On Thu, 13 Aug 2020 at 20:56, Doug Anderson <dianders@...omium.org> wrote:
>
> Hi,
>
> On Thu, Aug 13, 2020 at 2:25 AM Sumit Garg <sumit.garg@...aro.org> wrote:
> >
> > > One other idea occurred to me that's maybe simpler.  You could in
> > > theory just poll the serial port periodically to accomplish.  It would
> > > actually probably even work to call the normal serial port interrupt
> > > routine from any random CPU.  On many serial drivers the entire
> > > interrupt handler is wrapped with:
> > >
> > > spin_lock_irqsave(&uap->port.lock, flags);
> > > ...
> > > spin_unlock_irqrestore(&uap->port.lock, flags);
> > >
> > > And a few (the ones I was involved in fixing) have the similar pattern
> > > of using uart_unlock_and_check_sysrq().
> > >
> > > Any serial drivers following this pattern could have their interrupt
> > > routine called periodically just to poll for characters and it'd be
> > > fine, right?  ...and having it take a second before a sysrq comes in
> > > this case is probably not the end of the world?
> > >
> >
> > Are you proposing to have complete RX operation in polling mode with
> > RX interrupt disabled (eg. using a kernel thread)?
>
> No, I'm suggesting a hybrid approach.  Leave the interrupts enabled as
> usual, but _also_ poll every 500 ms or 1 second (maybe make it
> configurable?).  In some serial drivers (ones that hold the lock for
> the whole interrupt routine) this polling function could actually be
> the same as the normal interrupt handler so it'd be trivially easy to
> implement and maintain.
>
> NOTE: This is not the same type of polling that kgdb does today.  The
> existing polling is really only intended to work when we're dropped
> into the debugger.  This would be more like a "poll_irq" type function
> that would do all the normal work the interrupt did and is really just
> there in the case that the CPU that the interrupt is routed to is
> locked up.
>

Your idea sounds interesting.
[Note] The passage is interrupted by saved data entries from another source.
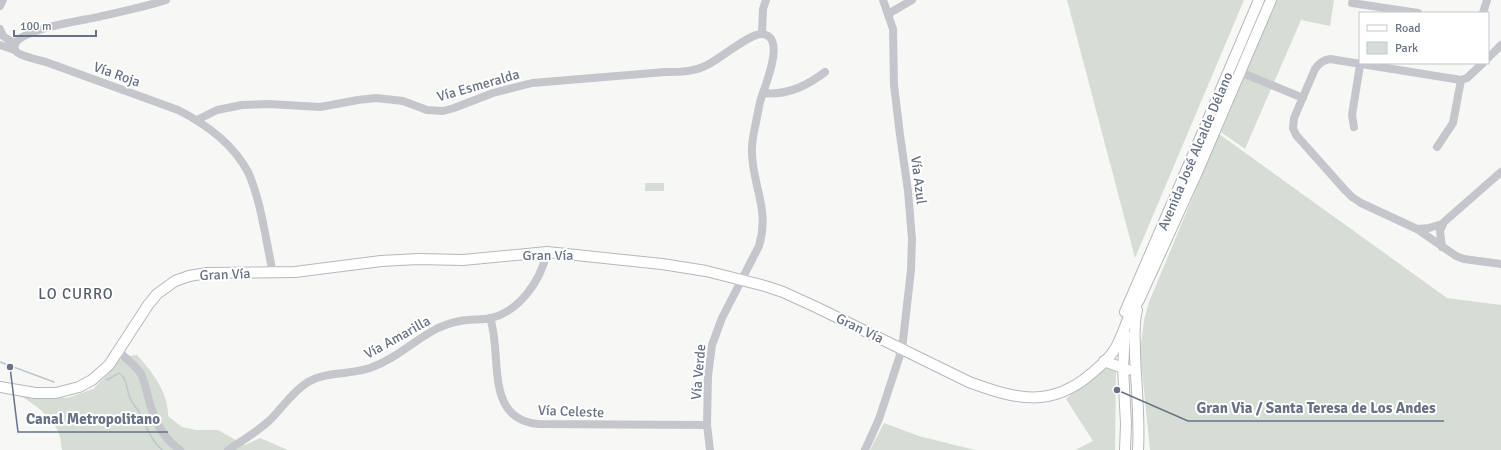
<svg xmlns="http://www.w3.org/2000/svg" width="1501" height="450" viewBox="0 0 1501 450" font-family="Signika,sans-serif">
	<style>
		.green { fill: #d6ddd5 }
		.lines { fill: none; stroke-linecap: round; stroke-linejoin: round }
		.stream { stroke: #bec5cc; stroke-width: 1.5 }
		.major-casing { stroke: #b5b8bd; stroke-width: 12 }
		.minor { stroke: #c4c6cb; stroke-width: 8 }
		.major { stroke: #fff; stroke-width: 10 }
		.labels { text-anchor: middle; stroke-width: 4; stroke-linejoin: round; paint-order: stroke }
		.street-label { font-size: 14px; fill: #687285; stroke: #fff }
		.neighbourhood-label { font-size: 15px; letter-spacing: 1px; fill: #565d6a; stroke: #fff }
		.leader { fill: none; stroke: #687285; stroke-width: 1.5 }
		.callout-dot { fill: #687285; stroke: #fff; stroke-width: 1.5 }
		.callout-label { font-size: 15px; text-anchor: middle; font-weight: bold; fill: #687285; stroke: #fff; stroke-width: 4; stroke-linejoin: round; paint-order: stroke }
	</style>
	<rect width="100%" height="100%" fill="#f7f8f5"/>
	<!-- green -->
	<g class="green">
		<polygon points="1067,0 1244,0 1135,258"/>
		<polygon points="1277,0 1334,0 1330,26 1301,20 1245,149 1221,132"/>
		<polygon points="1219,134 1447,298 1501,305 1501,450 1150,450 1140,352 1144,320 1149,302"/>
		<rect x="645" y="183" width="19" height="8"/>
		<path d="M137,355C152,371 169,394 168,416L182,427L196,430H218L245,445L260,438L288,450H62C61,446 61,441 60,437C55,418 36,406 21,396L67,398L93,389L109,373L119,360L129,356Z"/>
		<polygon points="1103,363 1116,368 1115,450 1075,450 1093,441 1066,399"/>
		<polygon points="884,423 919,436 975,450 870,450"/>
	</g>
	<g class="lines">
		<!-- stream -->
		<g class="stream">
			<polyline points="0,362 54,382"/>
			<path d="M107,380L119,373C128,379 126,389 130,398C132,403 136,407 139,412C147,426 149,438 162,450"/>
		</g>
		<defs>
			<g id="major">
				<path d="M1137,310C1133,325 1135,339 1135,354C1136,386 1140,418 1138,450"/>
				<polyline points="1125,312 1193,155 1259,0"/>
				<polyline points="1125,334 1123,368 1126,424 1125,450"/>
				<polyline points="1104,361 1128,370"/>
				<path d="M0,387L35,393H56L79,387L92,380L109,365L148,305L157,294L175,281L189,276L207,273L295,272L381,261L418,259L463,260L547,252L662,264L706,271L765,286L783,292L818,308L969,382C1015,399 1051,409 1092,373C1098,368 1109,358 1113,352C1121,341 1124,327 1130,315C1132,310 1136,305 1139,300L1199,168L1271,0"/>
			</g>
		</defs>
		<!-- major casing -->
		<use href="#major" class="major-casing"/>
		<!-- minor -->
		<g class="minor">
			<path d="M166,0C144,7 120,12 98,17C87,20 6,30 15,50C18,56 40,60 46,62L178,110C206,124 233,144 248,172C261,200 266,242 273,273"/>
			<polyline points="1352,3 1418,13"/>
			<polyline points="0,6 3,0"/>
			<polyline points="1483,13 1487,0"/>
			<polyline points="888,14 912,0"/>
			<polyline points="0,29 3,36 15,44"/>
			<polyline points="762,34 763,9 766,0"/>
			<polyline points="0,45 15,50"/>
			<polyline points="1488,58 1501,45"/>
			<path d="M1483,63L1467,78L1461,80L1330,59C1323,60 1319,63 1315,69L1294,118L1293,128L1296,135L1345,190L1352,197L1361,203L1417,229L1456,256L1464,259L1501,264"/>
			<polyline points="1240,72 1303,98"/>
			<path d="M763,93C787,96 807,86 825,72"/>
			<path d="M197,120L217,110L242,105L269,104L320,107L358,100L376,98L403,101L427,110L443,111L454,108L493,93L532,83L665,72C680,72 694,72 707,65C720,59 750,33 762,34C788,36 763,90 760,102C759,107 758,112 757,117C755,129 751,141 752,153C753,188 770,209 759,246L722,318L712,345L708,376L707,425L710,450"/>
			<polyline points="1354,127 1352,115 1360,65"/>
			<polyline points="1437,147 1453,123 1461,80"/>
			<polyline points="1417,229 1429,228 1442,224"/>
			<polyline points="1442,247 1440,231 1444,222 1501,172"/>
			<path d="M490,318C503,354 483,420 539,424L707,425"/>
			<path d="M119,352C127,359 135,365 141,374C146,384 147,396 151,407C156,424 166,440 180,450"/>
			<path d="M228,450C243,440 257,432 270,420C283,407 293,391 308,382C327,371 350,375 370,368C396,359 414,340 438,328C447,324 457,321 467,320C475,319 483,320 491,318C520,311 541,280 547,252"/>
			<polyline points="865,450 879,419 902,349 911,270 912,239 908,191 900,135 894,85 893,29 883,0"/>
		</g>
		<!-- major -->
		<use href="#major" class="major"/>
	</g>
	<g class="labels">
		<!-- street labels -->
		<g class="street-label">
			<text transform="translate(117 74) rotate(20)" y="5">Vía Roja</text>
			<text transform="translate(478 85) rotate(-16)" y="5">Vía Esmeralda</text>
			<text transform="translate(1195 151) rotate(-67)" y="5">Avenida José Alcalde Délano</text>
			<text transform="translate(919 180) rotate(83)" y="5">Vía Azul</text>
			<text x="548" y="260">Gran Vía</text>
			<text transform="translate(225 274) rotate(-2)" y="5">Gran Vía</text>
			<text transform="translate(860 328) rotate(26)" y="5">Gran Vía</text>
			<text transform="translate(397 337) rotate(-29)" y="5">Vía Amarilla</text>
			<text transform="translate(698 372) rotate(-85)" y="5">Vía Verde</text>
			<text transform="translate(571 411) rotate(2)" y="5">Vía Celeste</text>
		</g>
		<!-- neighbourhood labels -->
		<g class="neighbourhood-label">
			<text x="76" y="299">LO CURRO</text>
		</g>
	</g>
	<!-- callouts -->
	<path class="leader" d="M1117 390L1188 421H1444M10 367L18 432H168"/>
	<g class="callout-dot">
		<circle cx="1117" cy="390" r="4"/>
		<circle cx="10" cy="367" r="4"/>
	</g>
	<g class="callout-label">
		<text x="1316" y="413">Gran Via / Santa Teresa de Los Andes</text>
		<text x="93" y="424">Canal Metropolitano</text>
	</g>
	<!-- legend -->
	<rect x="1359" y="12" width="130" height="52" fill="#ffffff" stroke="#c3c7ce"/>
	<rect x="1367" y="25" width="20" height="6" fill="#ffffff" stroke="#c3c7ce"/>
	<text x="1395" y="32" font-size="12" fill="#687285">Road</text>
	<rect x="1367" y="42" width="20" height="12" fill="#d6ddd5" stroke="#c3c7ce"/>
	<text x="1395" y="52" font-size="12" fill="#687285">Park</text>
	<!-- scale -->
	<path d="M14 30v6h82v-6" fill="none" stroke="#687285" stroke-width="2"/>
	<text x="20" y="30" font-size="12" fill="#687285" stroke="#ffffff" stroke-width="3" paint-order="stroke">100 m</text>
</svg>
I think where we are reaching is to have
an ever active listener to serial port that can be scheduled to any
random active CPU. And to keep its CPU overhead negligible, it can
sleep and only wake-up and listen once every 500 ms or 1 second
(configurable).

I will try to think more about it and probably give it a try with a PoC.

-Sumit

>
> > > One nice benefit of this is that it would actually work _better_ on
> > > SMP systems for any sysrqs that aren't NMI safe.  Specifically with
> > > your patch series those would be queued with irq_work_queue() which
> > > means they'd be blocked if the CPU processing the NMI is stuck with
> > > IRQs disabled.
> >
> > Yes, the sysrq handlers which aren't NMI safe will behave similarly to
> > existing IRQ based sysrq handlers.
> >
> > > With the polling mechanism they'd nicely just run on a
> > > different CPU.
> >
> > It looks like polling would cause much CPU overhead. So I am not sure
> > if that is the preferred approach.
>
> Maybe now it's clearer that there should be almost no overhead.  When
> dealing with a SYSRQ it's fine if there's a bit of a delay before it's
> processed, so polling every 1 second is probably fine.